• [WHAT IS NEEDED]:
Your answer should hold each line of the material that contains the word "space".

• [MATERIAL FOR THE TASK]:
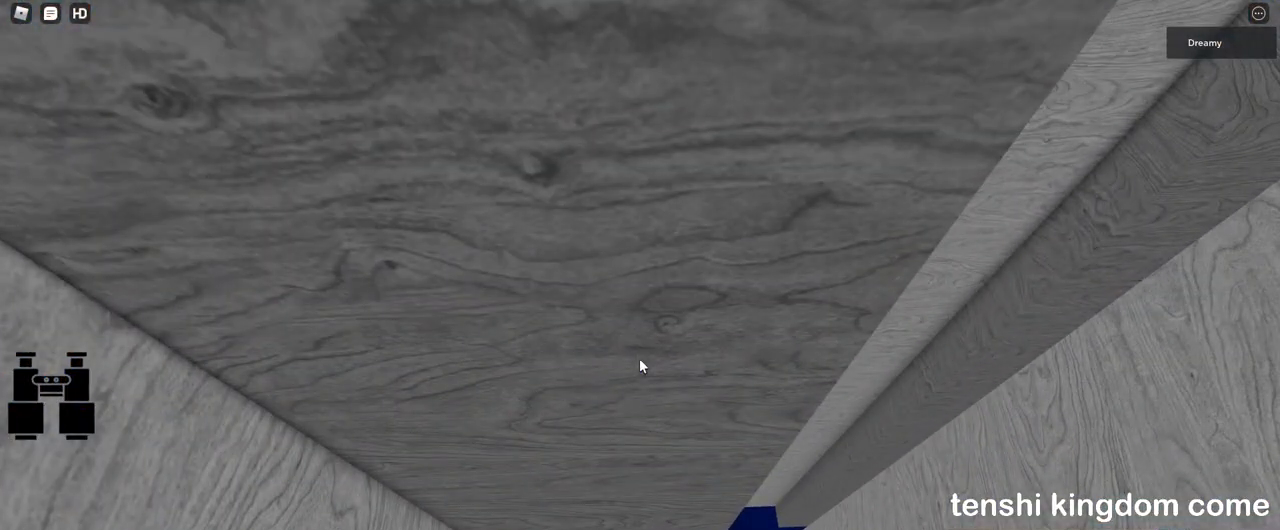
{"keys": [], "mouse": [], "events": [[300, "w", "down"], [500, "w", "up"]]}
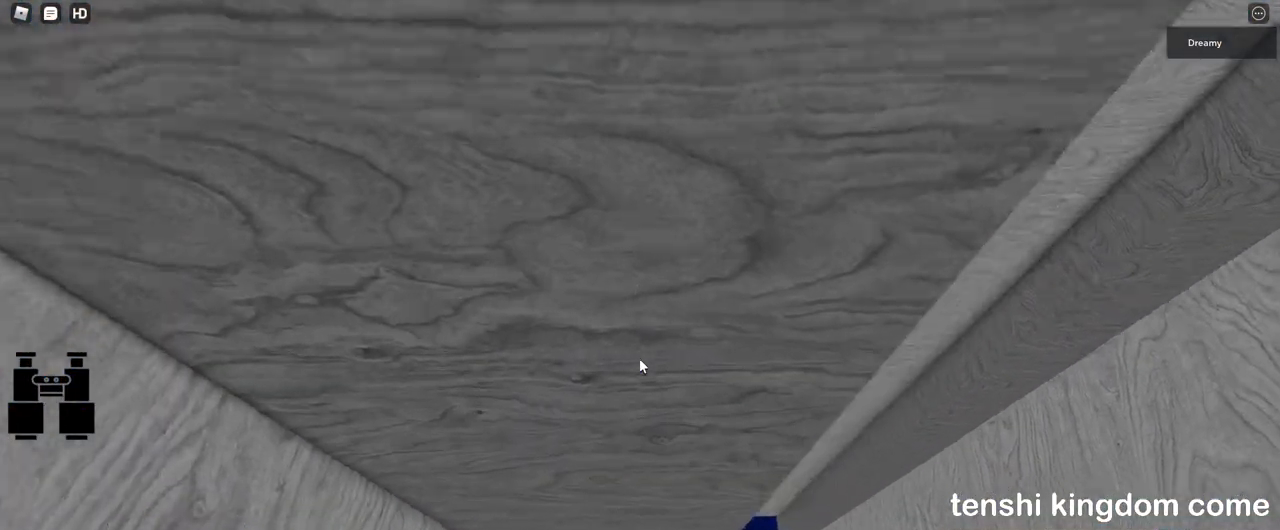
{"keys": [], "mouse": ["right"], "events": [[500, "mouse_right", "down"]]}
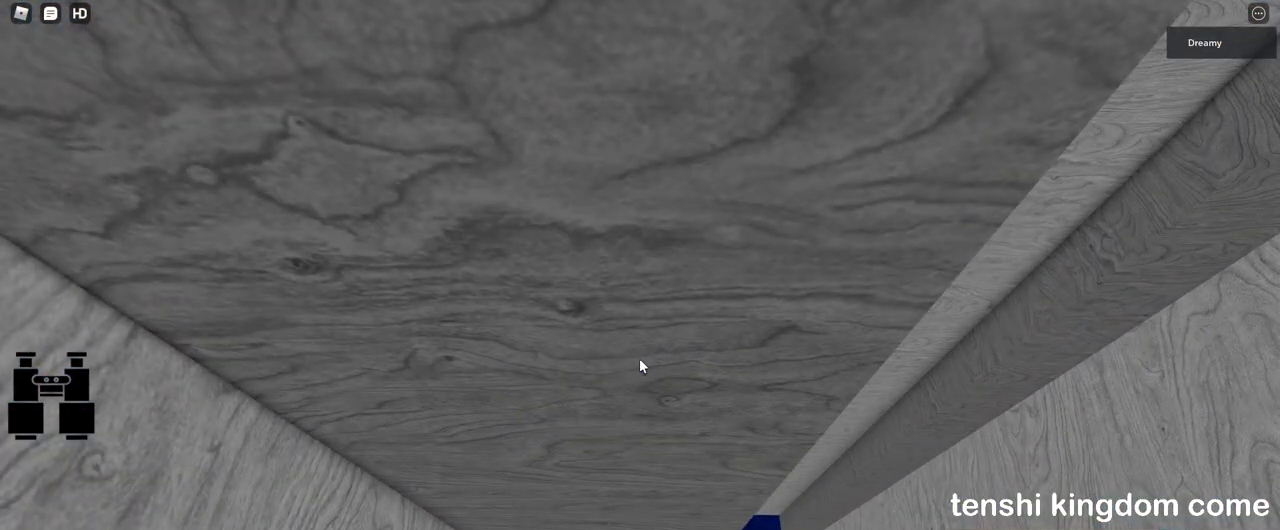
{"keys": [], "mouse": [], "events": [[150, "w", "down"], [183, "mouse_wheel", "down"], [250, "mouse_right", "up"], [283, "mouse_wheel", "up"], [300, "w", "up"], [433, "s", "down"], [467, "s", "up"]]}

---

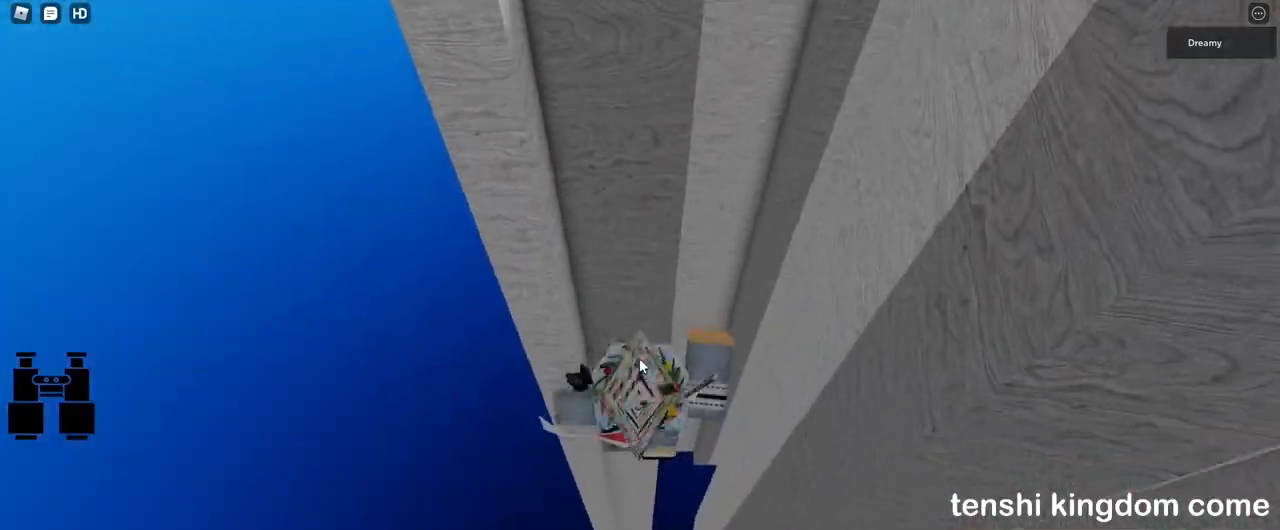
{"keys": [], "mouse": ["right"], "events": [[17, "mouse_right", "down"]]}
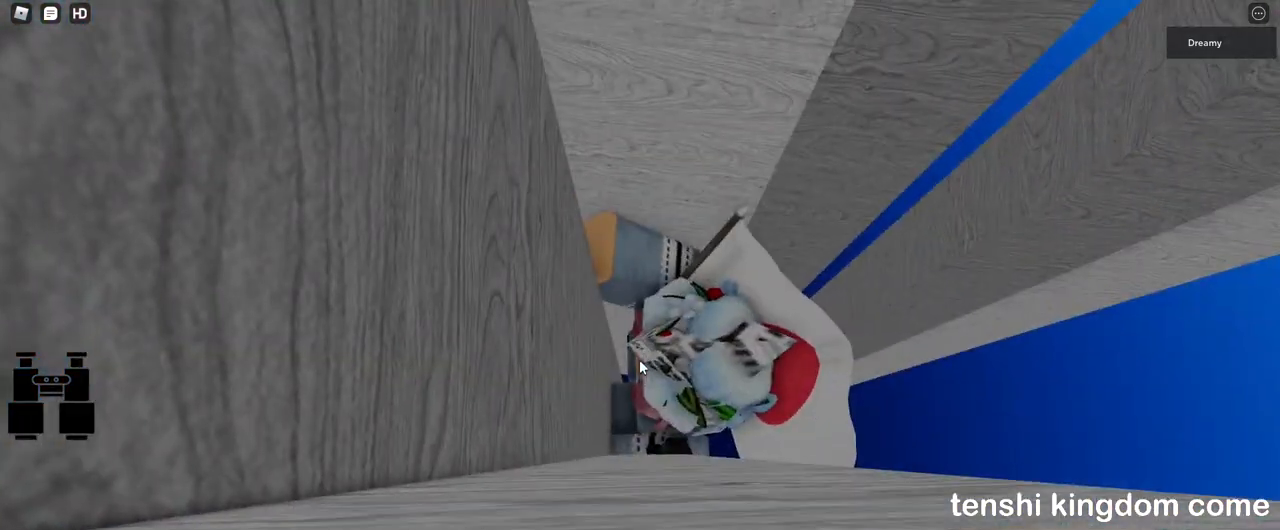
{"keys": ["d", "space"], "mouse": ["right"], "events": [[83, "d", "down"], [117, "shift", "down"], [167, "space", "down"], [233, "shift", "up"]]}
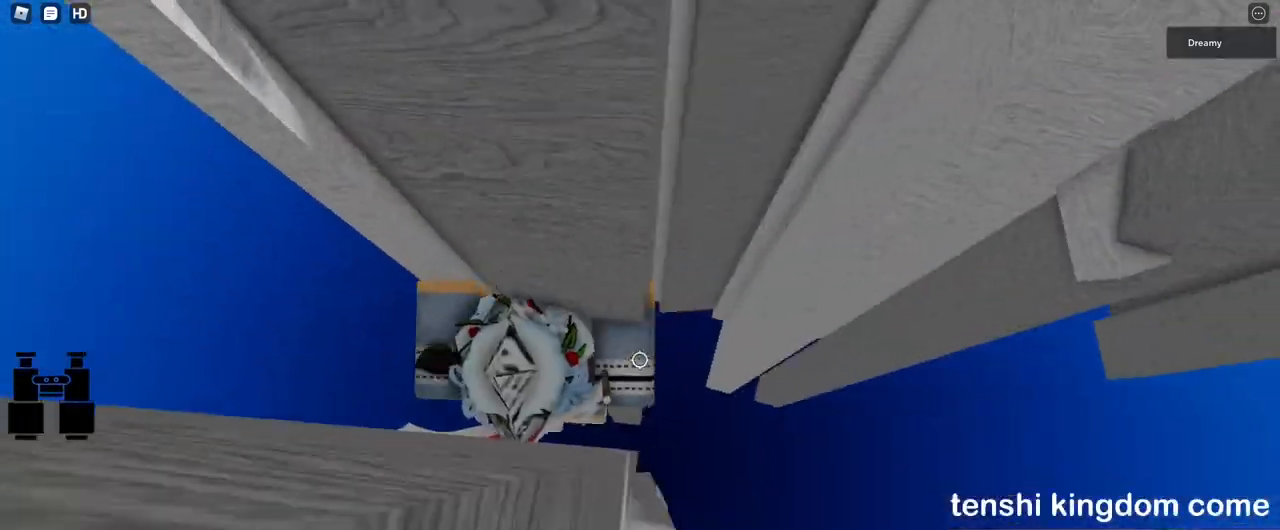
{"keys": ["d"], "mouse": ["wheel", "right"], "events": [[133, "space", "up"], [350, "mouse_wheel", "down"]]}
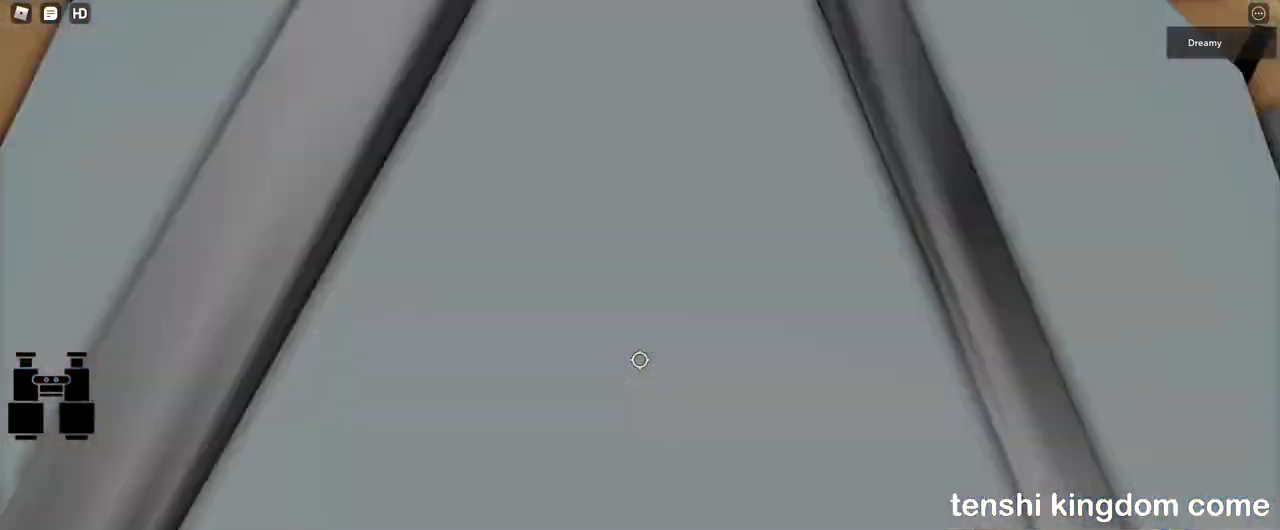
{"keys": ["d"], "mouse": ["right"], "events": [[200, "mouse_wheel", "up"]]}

• [WRITTEN REPLY]:
{"keys": ["d", "space"], "mouse": ["right"], "events": [[83, "d", "down"], [117, "shift", "down"], [167, "space", "down"], [233, "shift", "up"]]}
{"keys": ["d"], "mouse": ["wheel", "right"], "events": [[133, "space", "up"], [350, "mouse_wheel", "down"]]}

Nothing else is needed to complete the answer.